For as long as I can remember, I’ve loved dogs. Our family dogs, my brothers’ and sister’s dogs, my parents’ dogs, just love ’em all.

I love chickens – grilled, smoked, still in shell – but I’m pretty sure I don’t want them living about 10 yards from me.

Dog – man’s best friend. Chicken – it’s what everything else tastes like.

I’ve never thought about comparing dogs to chickens, but the discussion surfaced on the Sierra Wave website comments section last week, so I’m game, if not poultry.

One poster offered this gem: “Dogs … provide a noisy emotional companionship for their owners, which I feel could be adequately met by a quieter human or cat companion.”

Dog dirt! Chicken pellets!

“Noisy emotional companionship“? Man, I do love coffee-table psychoanalysis. Here we go!

“Noisy”? Taz the Dog and I have lived next to a neighbor for almost five years. Recently, she said, “I didn’t even know Taz knew how to bark.”

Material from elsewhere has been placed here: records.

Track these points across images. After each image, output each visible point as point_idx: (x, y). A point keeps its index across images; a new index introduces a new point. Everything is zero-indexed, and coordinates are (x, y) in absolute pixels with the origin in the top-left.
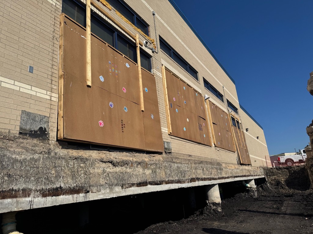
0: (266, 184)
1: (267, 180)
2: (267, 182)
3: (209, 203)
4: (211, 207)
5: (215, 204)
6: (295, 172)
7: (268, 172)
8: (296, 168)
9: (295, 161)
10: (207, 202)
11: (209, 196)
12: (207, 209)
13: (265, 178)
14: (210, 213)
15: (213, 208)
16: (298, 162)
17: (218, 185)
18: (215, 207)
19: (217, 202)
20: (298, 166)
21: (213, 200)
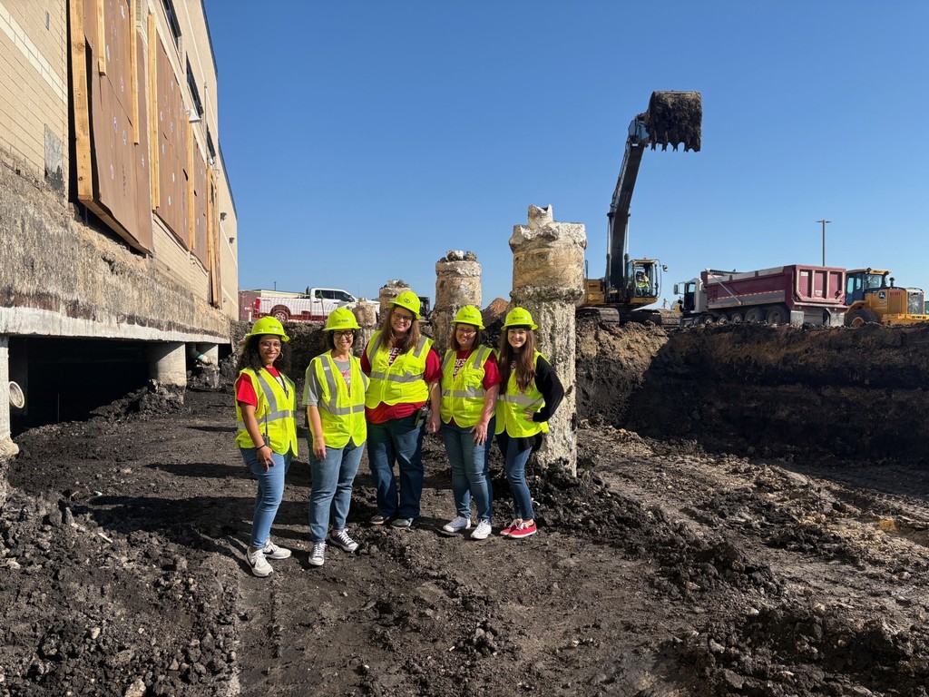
0: (229, 359)
1: (234, 350)
2: (232, 356)
3: (159, 385)
4: (162, 394)
5: (172, 388)
6: (301, 336)
7: (240, 331)
8: (304, 329)
9: (292, 313)
10: (155, 383)
11: (159, 370)
12: (150, 400)
13: (230, 344)
14: (161, 407)
15: (167, 397)
16: (298, 316)
17: (184, 346)
18: (172, 395)
19: (179, 384)
20: (309, 325)
21: (170, 380)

“Emotional companionship”? Well, companionship, hell yes. Much like Gaylord Focker in “Meet the Parents,” I like coming home to a dog, tail wagging, happy to see you. Taz, alas, is not fully equipped to deal with my emotional issues, so I actually discuss them with humans when I’m not sobbing uncontrollably.

Now, if I want to talk swimming in the canal, doggie biscuits and sniffing rears, Taz is my guy, but otherwise I speak with family and friends, sometimes while I’m eating a chicken.

“Which I feel could be adequately met a by a quieter human or cat companionship”?

Oh, really. Some might be put off by the arrogance of this statement, but Taz told me not to start foaming at the mouth.

The same commenter also wrote: “I’ve been known to ask for the shotgun when barking keeps me up at night …” Lovely thought. Sounds to me like someone needs some emotional companionship. Myself, I scream at the top of my lungs, “Hey, shut your @!#$#%$ dog up!” Usually doesn’t work, but I feel better, without resorting to deadly weapons.

And I’d hate to think the poster may actually be happy to know that firing that shotgun would send Taz into a tizzy. Tazbo likes gunshots and fireworks about as much as I like double-bogeys. Our reactions are quite similar: Initial disgust, followed by heavy breathing, drooling and body convulsions, not necessarily in that order.

The first couple of years I had Taz I had no idea the 4th of July and New Year’s Eve were the worst days of the year for him, the loud, unseen noises turning him into an inconsolable blob of quivering fear, kind of like a human at an IRS audit.

But, you’ve just got be smarter than a 13-year-old dog. The last few years, I closed the windows, cranked some music and Taz doesn’t hear a thing, except, perhaps, the sizzling of some chicken fajitas.